Canada’s main opposition Conservatives are ratcheting up pressure on the nation’s central bank, although the party’s new leader has put aside his previous call for the governor’s dismissal.

Pierre Poilievre, who was overwhelmingly elected by fellow Tories last month to challenge Prime Minister Justin Trudeau, has blamed the Bank of Canada for financing the Liberal government’s record-setting pandemic budget deficits. 

In May, the 42-year-old firebrand said that if elected prime minister he would fire Governor Tiff Macklem for helping to drive inflation to a multi-decade high. 

Poilievre hasn’t called for Macklem’s dismissal since assuming the Conservative leadership. But his procedural chief in the legislature released a 10-minute video Tuesday making clear the central bank was still in the political cross hairs.

The Bank of Canada “literally controls the value of the money that you work so hard to earn, and its policies determine the interest rates that you pay on all the debt that you carry,” Opposition House Leader Andrew Scheer said. “Because of that, the bank should be subject to ruthless scrutiny and dispassionate analysis.”  

Scheer has proposed legislation that would revoke the central bank’s exemption from scrutiny by the nation’s auditor general.
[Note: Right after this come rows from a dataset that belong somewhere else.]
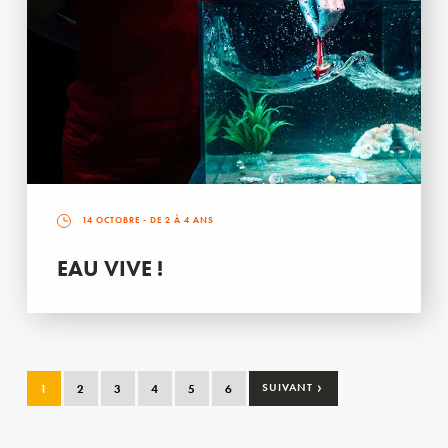
14 OCTOBRE
- DE 2 À 4 ANS
EAU VIVE !
›
1
2
3
4
5
6
SUIVANT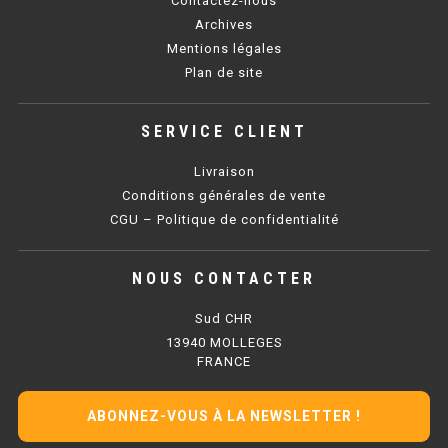
Contactez-nous
SOUBASSEMENT RÉFRIGÉRÉ
Archives
Mentions légales
TABLE DE PRÉPARATION
Plan de site
TABLE DE PRÉPARATION COMPACTE
SERVICE CLIENT
TABLE DE PRÉPARATION 700 / 800
Livraison
SALADETTE COMPACTE
Conditions générales de vente
CGU – Politique de confidentialité
SALADETTE COMPACTE VITRÉE
NOUS CONTACTER
SALADETTE 800 VITRÉE
Sud CHR
MEUBLE À PIZZA
13940 MOLLEGES
FRANCE
MEUBLE À PIZZA COMPACT
ABONNEZ-VOUS À LA NEWSLETTER !
MEUBLE À PIZZA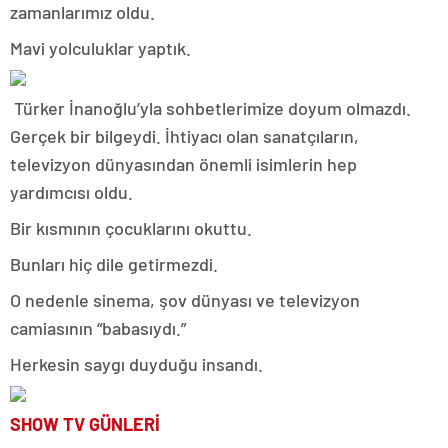
zamanlarımız oldu.
Mavi yolculuklar yaptık.
Türker İnanoğlu’yla sohbetlerimize doyum olmazdı.
Gerçek bir bilgeydi. İhtiyacı olan sanatçıların,
televizyon dünyasından önemli isimlerin hep
yardımcısı oldu.
Bir kısmının çocuklarını okuttu.
Bunları hiç dile getirmezdi.
O nedenle sinema, şov dünyası ve televizyon
camiasının “babasıydı.”
Herkesin saygı duyduğu insandı.
SHOW TV GÜNLERİ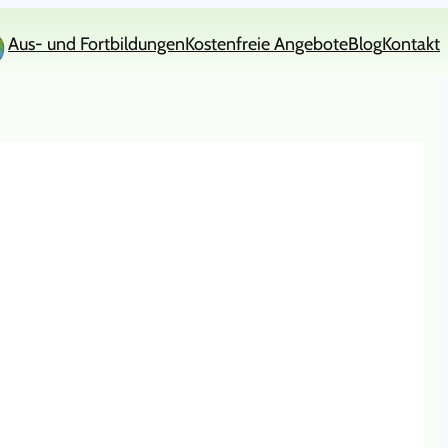
Aus- und Fortbildungen
Kostenfreie Angebote
Blog
Kontakt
Macklem is scheduled to deliver a speech and hold a press conference on Thursday afternoon, and traders are betting that he will deliver another oversized policy rate hike later this month.

Poilievre and Trudeau aren’t likely to square off in an election until 2025 thanks to a power-sharing deal the prime minister struck with the left-leaning New Democratic Party. But were the Conservatives to win power, Macklem would likely be in an unworkable bind given the open attacks from the Tories.